> Texto fornecido
<<<<
Ganha importância e serve como indicativo do estágio alcançado nesse modelo comunitário da União Européia, o trabalho de conciliação dos interesses divergentes (muitas vezes opostos), não-somente por parte dos conglomerados empresariais, como também dos setores de produção. No Mercosul, é imprescindível contornar os possíveis e imagináveis jogos de interesse que poderiam derrotar todo o processo de integração, e talvez a saída seja a adoção do modelo comunitário, de um ordenamento jurídico comunitário.


 

Mercosul e Supranacionalidade

Depreende-se da história da formação da União Européia que um dos maiores óbices para a consagração do processo integracionista foi exatamente a aceitação da soberania partilhada.
O governo brasileiro vem insistindo na tese de que não são necessários outros órgãos além daqueles existentes atualmente. Nossos parceiros mercossulenhos argumentam, com razão, que a falta de estrutura comunitária, principalmente de uma Corte Comunitária, está dissuadindo e desestimulando investidores estrangeiros, o que afeta sensivelmente a competitividade do Mercosul no Mercado Internacional
[10].
>>>>
> Atividade A
Por favor, repita apenas as linhas dos registros que vão do início deles até a linha que contém "confirm that and how black works...", incluindo essa linha. Deixe as imagens de fora.
O texto e os registros não têm nenhuma relação entre si.

Registros extraídos:
<<<<
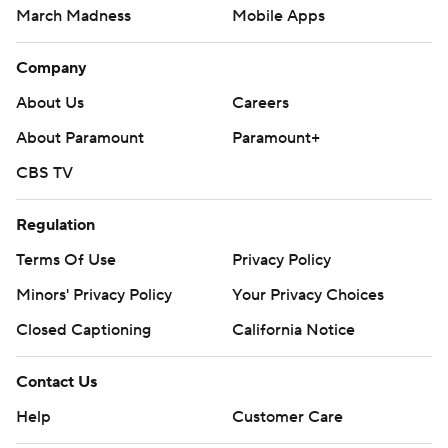
March Madness
Mobile Apps
Company
About Us
Careers
About Paramount
Paramount+
CBS TV
Regulation
Terms Of Use
Privacy Policy
Minors' Privacy Policy
Your Privacy Choices
Closed Captioning
California Notice
Contact Us
Help
Customer Care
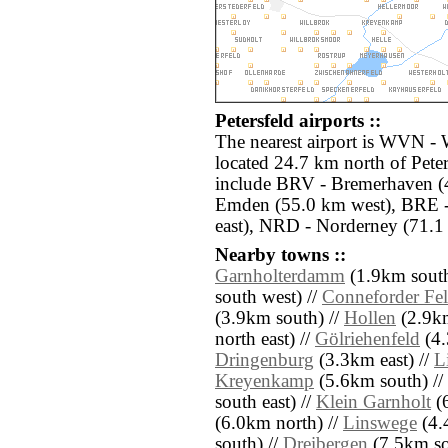
Petersfeld airports ::
The nearest airport is WVN - 
located 24.7 km north of Peter
include BRV - Bremerhaven (4
Emden (55.0 km west), BRE 
east), NRD - Norderney (71.1
Nearby towns ::
Garnholterdamm
(1.9km south
south west) //
Conneforder Fe
(3.9km south) //
Hollen
(2.9km
north east) //
Gölriehenfeld
(4.
Dringenburg
(3.3km east) //
L
Kreyenkamp
(5.6km south) //
south east) //
Klein Garnholt
(6
(6.0km north) //
Linswege
(4.
south) //
Dreibergen
(7.5km so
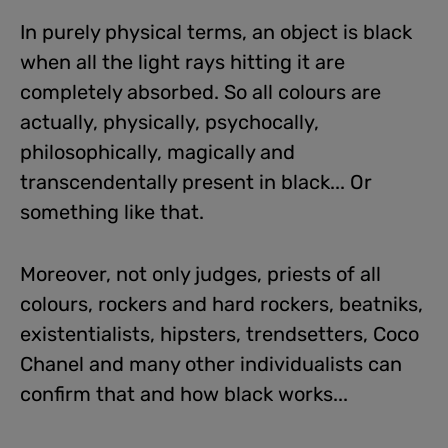
In purely physical terms, an object is black
when all the light rays hitting it are
completely absorbed. So all colours are
actually, physically, psychocally,
philosophically, magically and
transcendentally present in black... Or
something like that.
Moreover, not only judges, priests of all
colours, rockers and hard rockers, beatniks,
existentialists, hipsters, trendsetters, Coco
Chanel and many other individualists can
confirm that and how black works...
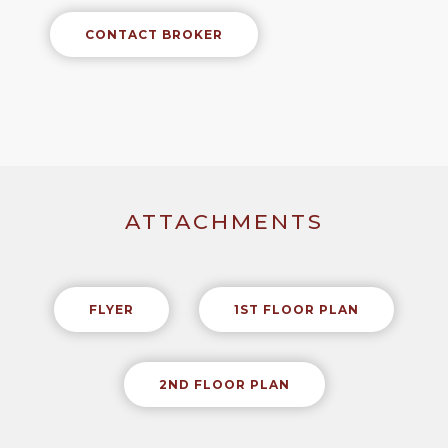
CONTACT BROKER
ATTACHMENTS
FLYER
1ST FLOOR PLAN
2ND FLOOR PLAN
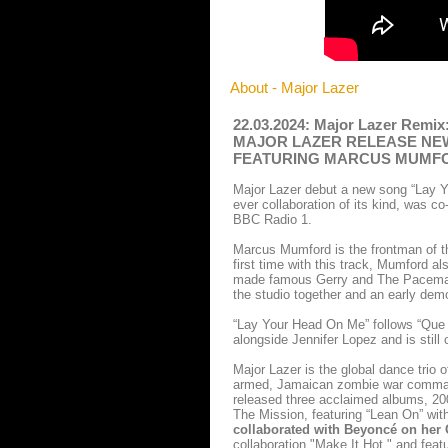
About - Major Lazer
22.03.2024: Major Lazer Remix:
MAJOR LAZER RELEASE NEW
FEATURING MARCUS MUMF
Major Lazer debut a new song “Lay Y
ever collaboration of its kind, was c
BBC Radio 1.
Marcus Mumford is the frontman of t
first time with this track, Mumford al
made famous Gerry and The Pacemakers
the studio together and an early de
“Lay Your Head On Me” follows “Que C
alongside Jennifer Lopez and is still
Major Lazer is the global dance trio 
armed, Jamaican zombie war command
released three acclaimed albums, 20
The Mission, featuring “Lean On” wi
collaborated with Beyoncé on he
collaboration "Make It Hot," and feat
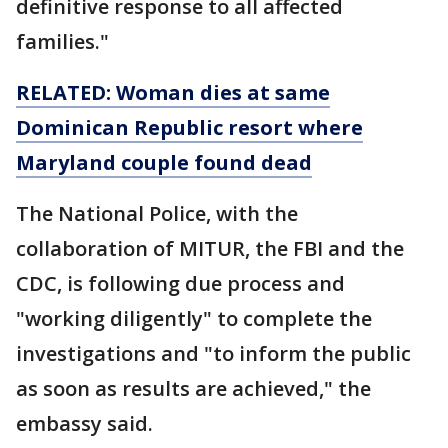
definitive response to all affected
families."
RELATED: Woman dies at same
Dominican Republic resort where
Maryland couple found dead
The National Police, with the
collaboration of MITUR, the FBI and the
CDC, is following due process and
"working diligently" to complete the
investigations and "to inform the public
as soon as results are achieved," the
embassy said.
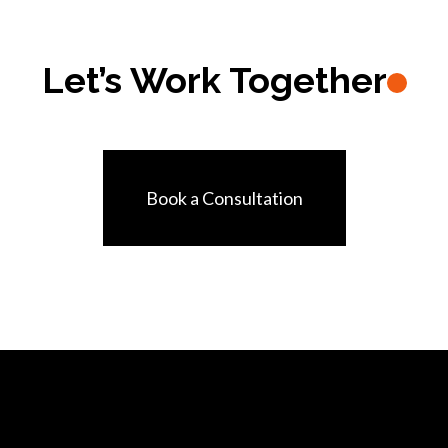
Let’s Work Together
Book a Consultation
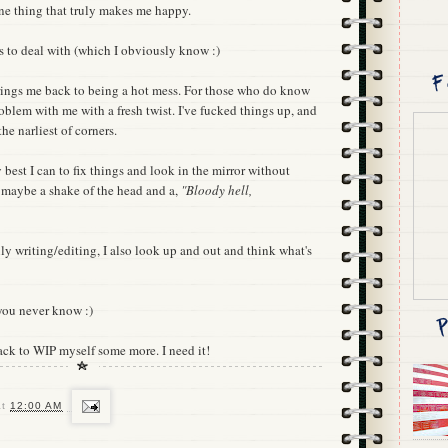
one thing that truly makes me happy.
s to deal with (which I obviously know :)
rings me back to being a hot mess. For those who do know
roblem with me with a fresh twist. I've fucked things up, and
he narliest of corners.
 best I can to fix things and look in the mirror without
 maybe a shake of the head and a,
"Bloody hell,
ly writing/editing, I also look up and out and think what's
you never know :)
ack to WIP myself some more. I need it!
at
12:00 AM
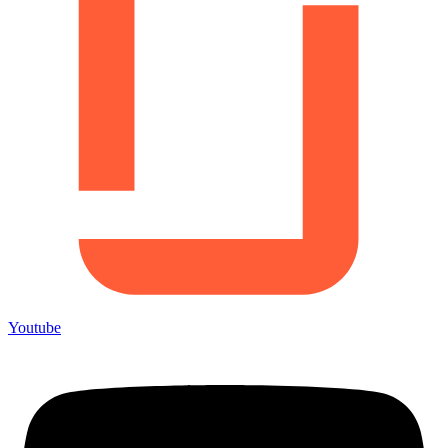
Youtube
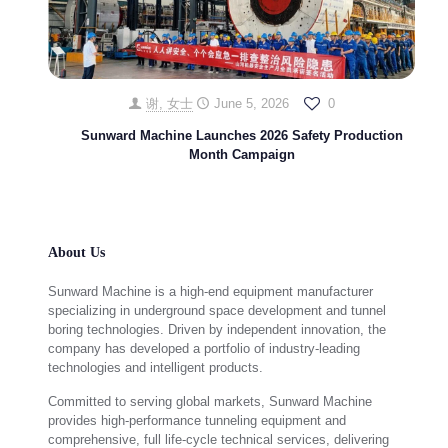
谢, 女士
June 5, 2026
0
Sunward Machine Launches 2026 Safety Production
Month Campaign
About Us
Sunward Machine is a high-end equipment manufacturer
specializing in underground space development and tunnel
boring technologies. Driven by independent innovation, the
company has developed a portfolio of industry-leading
technologies and intelligent products.
Committed to serving global markets, Sunward Machine
provides high-performance tunneling equipment and
comprehensive, full life-cycle technical services, delivering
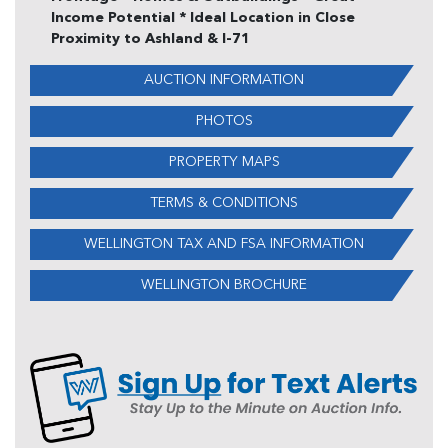
Income Potential * Ideal Location in Close
Proximity to Ashland & I-71
AUCTION INFORMATION
PHOTOS
PROPERTY MAPS
TERMS & CONDITIONS
WELLINGTON TAX AND FSA INFORMATION
WELLINGTON BROCHURE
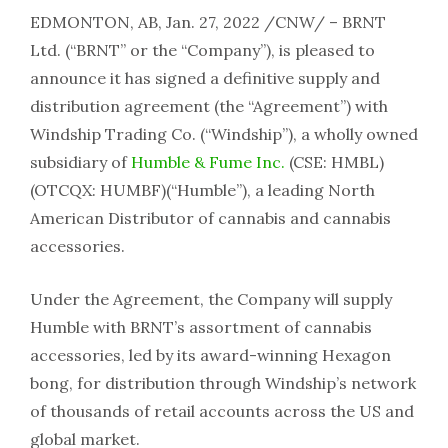
EDMONTON, AB, Jan. 27, 2022 /CNW/ – BRNT
Ltd. (“BRNT” or the “Company”), is pleased to
announce it has signed a definitive supply and
distribution agreement (the “Agreement”) with
Windship Trading Co. (“Windship”), a wholly owned
subsidiary of
Humble & Fume Inc.
(CSE: HMBL)
(OTCQX: HUMBF)(“Humble”), a leading North
American Distributor of cannabis and cannabis
accessories.
Under the Agreement, the Company will supply
Humble with BRNT’s assortment of cannabis
accessories, led by its award-winning Hexagon
bong, for distribution through Windship’s network
of thousands of retail accounts across the US and
global market.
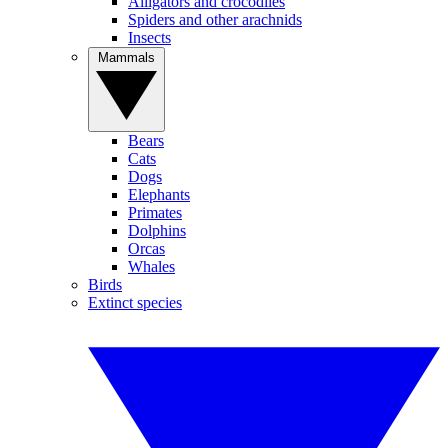
Alligators and crocodiles
Spiders and other arachnids
Insects
Mammals
Bears
Cats
Dogs
Elephants
Primates
Dolphins
Orcas
Whales
Birds
Extinct species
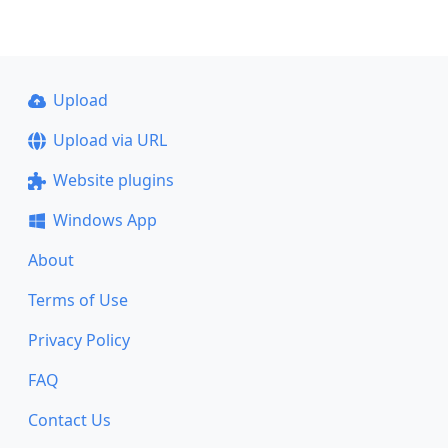
Upload
Upload via URL
Website plugins
Windows App
About
Terms of Use
Privacy Policy
FAQ
Contact Us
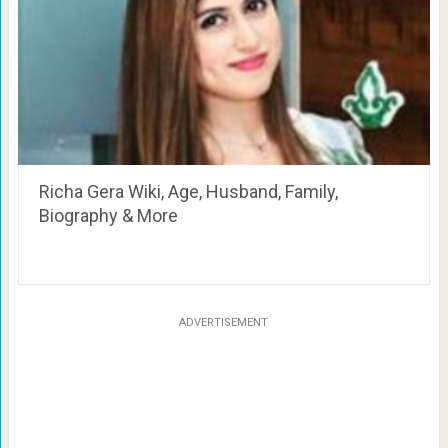
Richa Gera Wiki, Age, Husband, Family,
Biography & More
ADVERTISEMENT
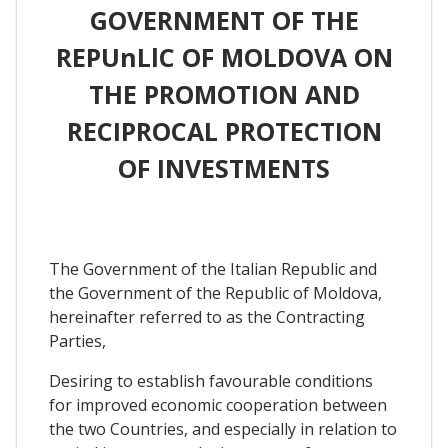
GOVERNMENT OF THE
REPUnLlC OF MOLDOVA ON
THE PROMOTION AND
RECIPROCAL PROTECTION
OF INVESTMENTS
The Government of the Italian Republic and
the Government of the Republic of Moldova,
hereinafter referred to as the Contracting
Parties,
Desiring to establish favourable conditions
for improved economic cooperation between
the two Countries, and especially in relation to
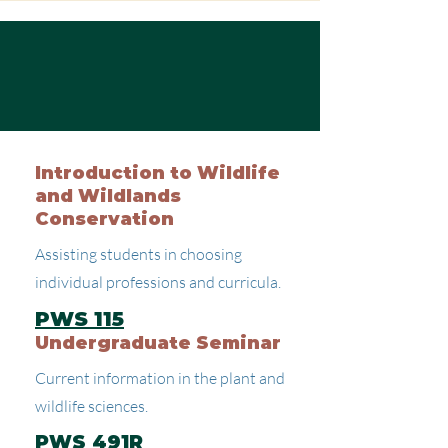
Introduction to Wildlife
and Wildlands
Conservation
Assisting students in choosing
individual professions and curricula.
PWS 115
Undergraduate Seminar
Current information in the plant and
wildlife sciences.
PWS 491R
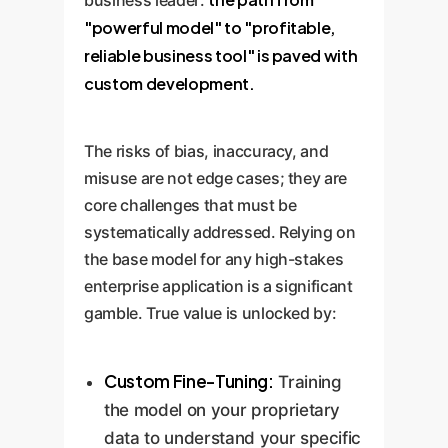
"powerful model" to "profitable,
reliable business tool" is paved with
custom development.
The risks of bias, inaccuracy, and
misuse are not edge cases; they are
core challenges that must be
systematically addressed. Relying on
the base model for any high-stakes
enterprise application is a significant
gamble. True value is unlocked by:
Custom Fine-Tuning:
Training
the model on your proprietary
data to understand your specific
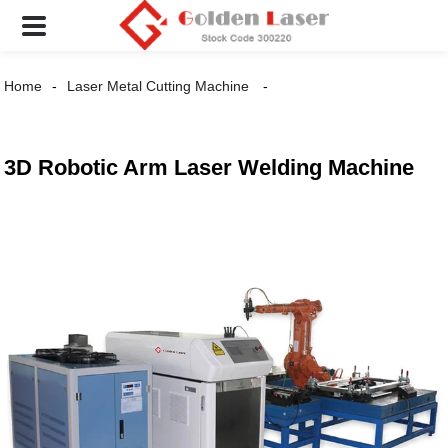
Home
Laser Metal Cutting Machine
3D Robotic Arm Laser Welding Machine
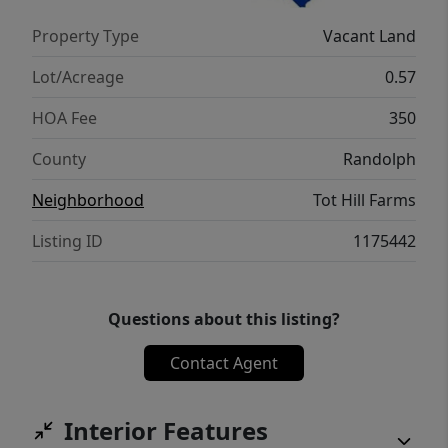
Property Type
Vacant Land
Lot/Acreage
0.57
HOA Fee
350
County
Randolph
Neighborhood
Tot Hill Farms
Listing ID
1175442
Questions about this listing?
Contact Agent
Interior Features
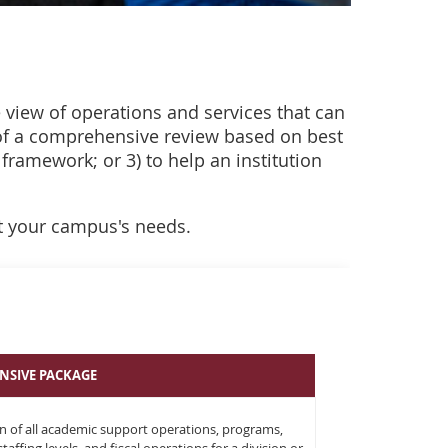
e view of operations and services that can
 of a comprehensive review based on best
 framework; or 3) to help an institution
t your campus's needs.
NSIVE PACKAGE
n of all academic support operations, programs,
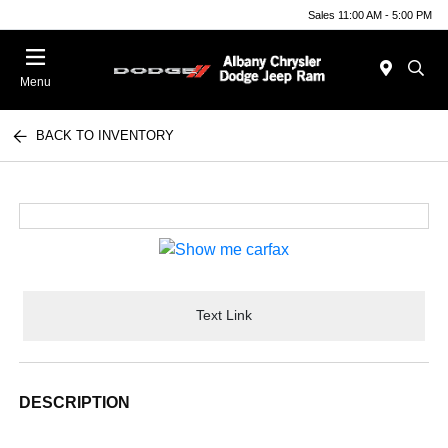
Sales 11:00 AM - 5:00 PM
Menu
BACK TO INVENTORY
Text Link
DESCRIPTION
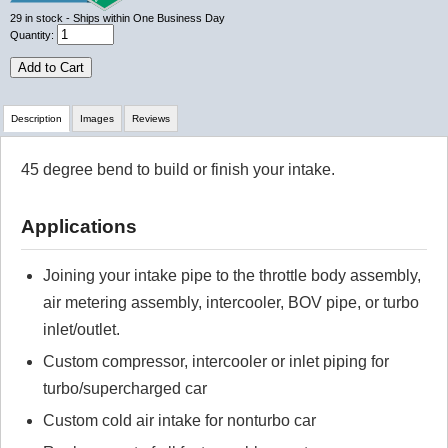
29
in stock
- Ships within One Business Day
Quantity:
Add to Cart
Description
Images
Reviews
45 degree bend to build or finish your intake.
Review Summary
Applications
No reviews yet.
Joining your intake pipe to the throttle body assembly,
Click here
to leave a review
air metering assembly, intercooler, BOV pipe, or turbo
inlet/outlet.
Custom compressor, intercooler or inlet piping for
turbo/supercharged car
Custom cold air intake for nonturbo car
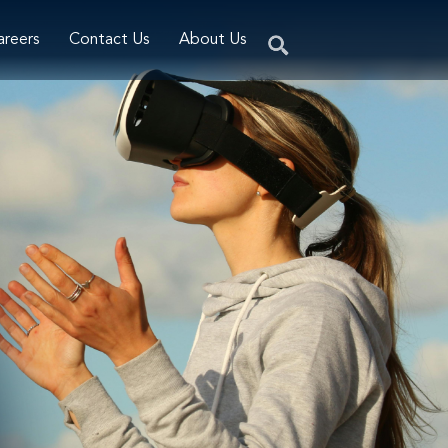
areers
Contact Us
About Us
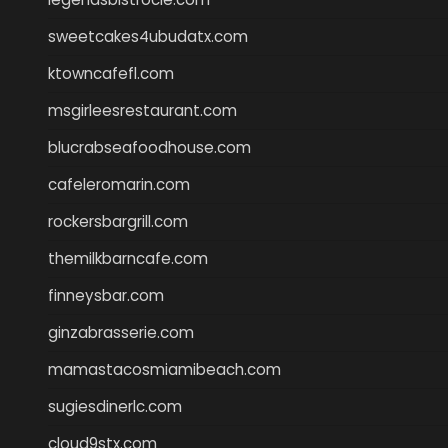
sweetcakes4ubudatx.com
ktowncafefl.com
msgirleesrestaurant.com
blucrabseafoodhouse.com
cafeleromarin.com
rockersbargrill.com
themilkbarncafe.com
finneysbar.com
ginzabrasserie.com
mamastacosmiamibeach.com
sugiesdinerlc.com
cloud9stx.com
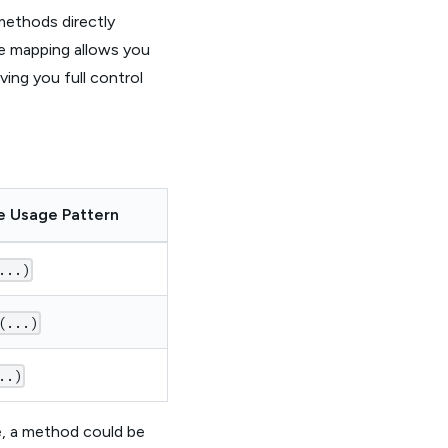
methods directly
ne mapping allows you
ing you full control
e Usage Pattern
...)
(...)
..)
le, a method could be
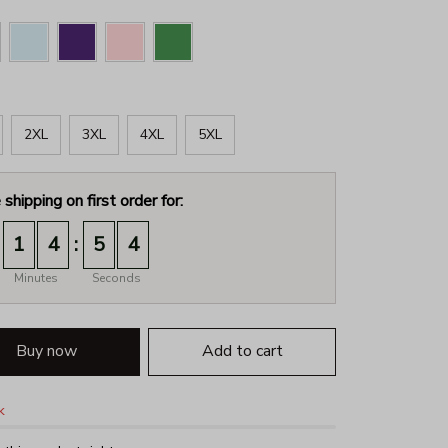
2XL
3XL
4XL
5XL
 shipping on first order for:
:
1
4
5
2
Minutes
Seconds
Buy now
Add to cart
k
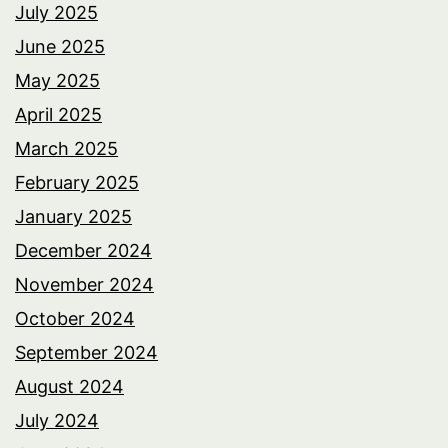
July 2025
June 2025
May 2025
April 2025
March 2025
February 2025
January 2025
December 2024
November 2024
October 2024
September 2024
August 2024
July 2024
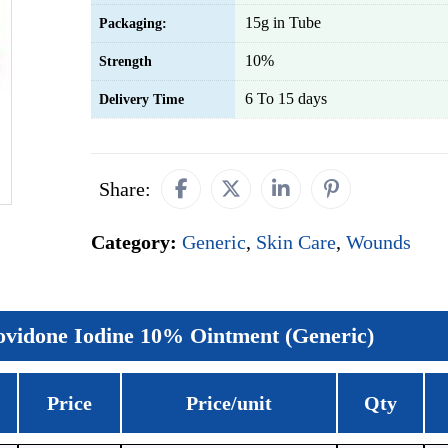
15g in Tube
Packaging:
10%
Strength
6 To 15 days
Delivery Time
Share:
Category:
Generic
,
Skin Care
,
Wounds
ovidone Iodine 10% Ointment (Generic)
Price
Price/unit
Qty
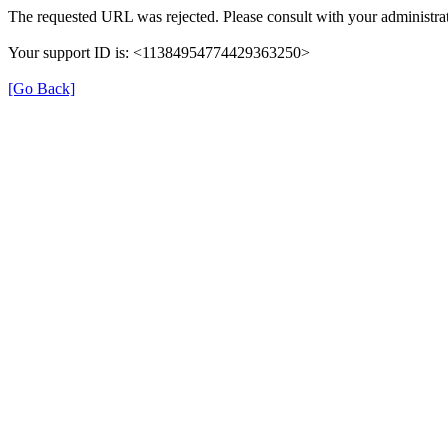
The requested URL was rejected. Please consult with your administrat
Your support ID is: <11384954774429363250>
[Go Back]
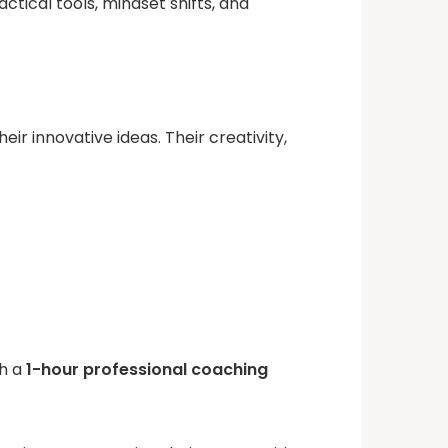
ical tools, mindset shifts, and
 innovative ideas. Their creativity,
th a
1-hour professional coaching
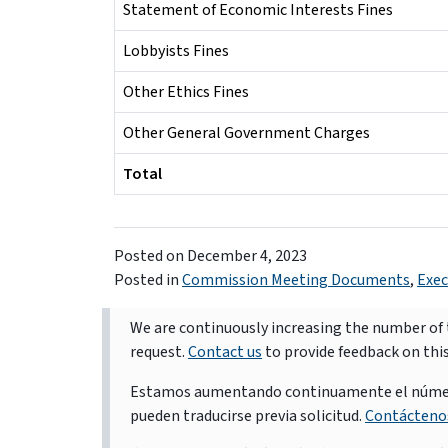
Statement of Economic Interests Fines
Lobbyists Fines
Other Ethics Fines
Other General Government Charges
Total
Posted on
December 4, 2023
Posted in
Commission Meeting Documents
,
Exec
We are continuously increasing the number of t
request.
Contact us
to provide feedback on thi
Estamos aumentando continuamente el número d
pueden traducirse previa solicitud.
Contácteno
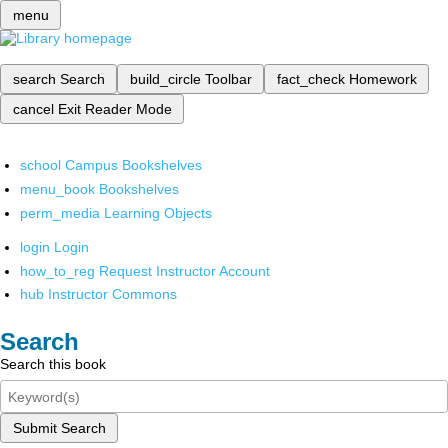
menu
search
Search
build_circle
Toolbar
fact_check
Homework
cancel
Exit Reader Mode
school
Campus Bookshelves
menu_book
Bookshelves
perm_media
Learning Objects
login
Login
how_to_reg
Request Instructor Account
hub
Instructor Commons
Search
Search this book
Submit Search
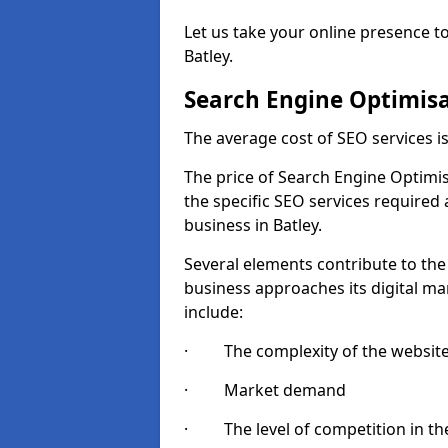
Let us take your online presence to
Batley.
Search Engine Optimisa
The average cost of SEO services 
The price of Search Engine Optimis
the specific SEO services required
business in Batley.
Several elements contribute to the
business approaches its digital mar
include:
· The complexity of the websit
· Market demand
· The level of competition in the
>>>>
> Atividade B
Reescreva de forma mais breve o parágrafo do texto sobre o Mercosul que começa com "O governo brasileiro vem insistindo", preservando seus fatos principais.

> Resposta escrita A
March Madness
Mobile Apps
Company
About Us
Careers
About Paramount
Paramount+
CBS TV
Regulation
Terms Of Use
Privacy Policy
Minors' Privacy Policy
Your Privacy Choices
Closed Captioning
California Notice
Contact Us
Help
Customer Care
Petersfeld airports ::
The nearest airport is WVN - 
located 24.7 km north of Peter
include BRV - Bremerhaven (4
Emden (55.0 km west), BRE 
east), NRD - Norderney (71.1
Nearby towns ::
Garnholterdamm
(1.9km south
south west) //
Conneforder Fe
(3.9km south) //
Hollen
(2.9km
north east) //
Gölriehenfeld
(4.
Dringenburg
(3.3km east) //
L
Kreyenkamp
(5.6km south) //
south east) //
Klein Garnholt
(6
(6.0km north) //
Linswege
(4.
south) //
Dreibergen
(7.5km so
In purely physical terms, an object is black
when all the light rays hitting it are
completely absorbed. So all colours are
actually, physically, psychocally,
philosophically, magically and
transcendentally present in black... Or
something like that.
Moreover, not only judges, priests of all
colours, rockers and hard rockers, beatniks,
existentialists, hipsters, trendsetters, Coco
Chanel and many other individualists can
confirm that and how black works...

> Resposta escrita B
O governo brasileiro defende que os órgãos atuais bastam. Os parceiros do Mercosul argumentam, com razão, que a falta de estrutura comunitária desestimula investidores estrangeiros, principalmente a ausência de uma Corte Comunitária. Isso prejudica a competitividade do Mercosul no mercado internacional.